In the bottom right-hand corner of the map there is a reference to an air crash in 1946, and I’m sure that few casual weekend walkers on this popular mountain are aware today of the drama that took place here on 12th August of that year, above all since no vestige of it remains. The map reference is to the crash of a French Army Junkers JU-52, with a crew of four and 23 passengers – Girl Guides on their way to Ireland for a welcome camping holiday after the war. The plane ran into stormy weather conditions, with torrential rain and gale-force winds, as it initiated its descent towards Dublin and the captain was soon no longer sure of his exact position. He decided to climb again to a safe altitude, but it was too late. Djouce came to meet him first. It was around 1.30pm. Luckily for all, the aircraft’s angle of ascent was almost parallel to the rising slope of the mountain, so it landed like a glider on the boggy surface. Along with the wheels, the three piston engines were torn away on impact and this too was fortunate, since it prevented a fire from starting.

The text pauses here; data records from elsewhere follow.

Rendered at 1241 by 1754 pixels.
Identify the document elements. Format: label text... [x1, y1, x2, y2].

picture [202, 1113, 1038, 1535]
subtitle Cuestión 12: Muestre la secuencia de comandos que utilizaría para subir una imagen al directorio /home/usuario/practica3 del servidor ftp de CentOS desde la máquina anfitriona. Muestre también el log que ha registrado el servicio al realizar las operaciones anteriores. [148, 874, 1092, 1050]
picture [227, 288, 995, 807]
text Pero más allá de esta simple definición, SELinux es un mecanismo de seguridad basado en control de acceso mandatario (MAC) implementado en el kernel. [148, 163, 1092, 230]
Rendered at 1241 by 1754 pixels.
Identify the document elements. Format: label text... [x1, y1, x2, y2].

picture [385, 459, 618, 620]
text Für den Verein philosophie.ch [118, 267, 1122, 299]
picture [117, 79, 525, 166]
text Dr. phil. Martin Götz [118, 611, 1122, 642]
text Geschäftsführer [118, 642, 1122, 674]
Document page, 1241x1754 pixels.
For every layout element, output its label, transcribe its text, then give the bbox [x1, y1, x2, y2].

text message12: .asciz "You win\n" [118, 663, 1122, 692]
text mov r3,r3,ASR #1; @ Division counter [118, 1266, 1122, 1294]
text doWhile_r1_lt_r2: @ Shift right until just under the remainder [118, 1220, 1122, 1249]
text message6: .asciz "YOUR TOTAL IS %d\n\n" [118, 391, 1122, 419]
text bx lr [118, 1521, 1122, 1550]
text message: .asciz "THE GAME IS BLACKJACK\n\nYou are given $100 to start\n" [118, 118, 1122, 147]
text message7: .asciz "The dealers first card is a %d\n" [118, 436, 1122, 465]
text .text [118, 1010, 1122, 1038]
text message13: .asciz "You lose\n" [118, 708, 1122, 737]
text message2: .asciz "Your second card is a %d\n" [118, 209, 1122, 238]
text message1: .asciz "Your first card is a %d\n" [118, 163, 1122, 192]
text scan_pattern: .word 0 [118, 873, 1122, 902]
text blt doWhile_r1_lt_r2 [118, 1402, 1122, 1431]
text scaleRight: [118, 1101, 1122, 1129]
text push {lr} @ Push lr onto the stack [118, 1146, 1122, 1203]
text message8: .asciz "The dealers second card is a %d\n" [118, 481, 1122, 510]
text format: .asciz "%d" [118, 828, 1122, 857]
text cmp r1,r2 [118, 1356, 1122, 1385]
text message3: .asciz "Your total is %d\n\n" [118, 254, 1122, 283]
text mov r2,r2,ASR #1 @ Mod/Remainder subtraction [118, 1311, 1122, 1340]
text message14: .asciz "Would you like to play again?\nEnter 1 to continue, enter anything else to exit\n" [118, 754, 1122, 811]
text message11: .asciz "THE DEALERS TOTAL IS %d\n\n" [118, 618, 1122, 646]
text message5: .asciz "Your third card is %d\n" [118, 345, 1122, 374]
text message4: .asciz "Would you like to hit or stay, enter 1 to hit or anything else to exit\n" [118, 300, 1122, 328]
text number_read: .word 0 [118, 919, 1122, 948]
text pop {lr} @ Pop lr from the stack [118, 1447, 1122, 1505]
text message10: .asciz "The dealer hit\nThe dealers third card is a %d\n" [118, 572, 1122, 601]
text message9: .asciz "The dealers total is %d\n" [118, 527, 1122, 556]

Inside the fuselage, which did not break up (see photo), everyone was shaken and some were hurt, but all were alive and reasonably protected from the elements. The pilot and one of the girls set off in one direction to look for help, while another girl, Chantal de Vitay, headed off alone in another and eventually managed to raise the alarm at a hotel, some five miles from Enniskerry. No mean feat after a crash-landing! Then began a difficult rescue operation involving the local Garda and fire brigade. A recent book, “When Our Plane Hit the Mountain”, published by Suzanne Barnes in 2005, recounts this whole adventure some sixty years after the event.

It’s nice when the map we use in the hills has the added advantage of opening up a page of history with a simple, unobtrusive reference.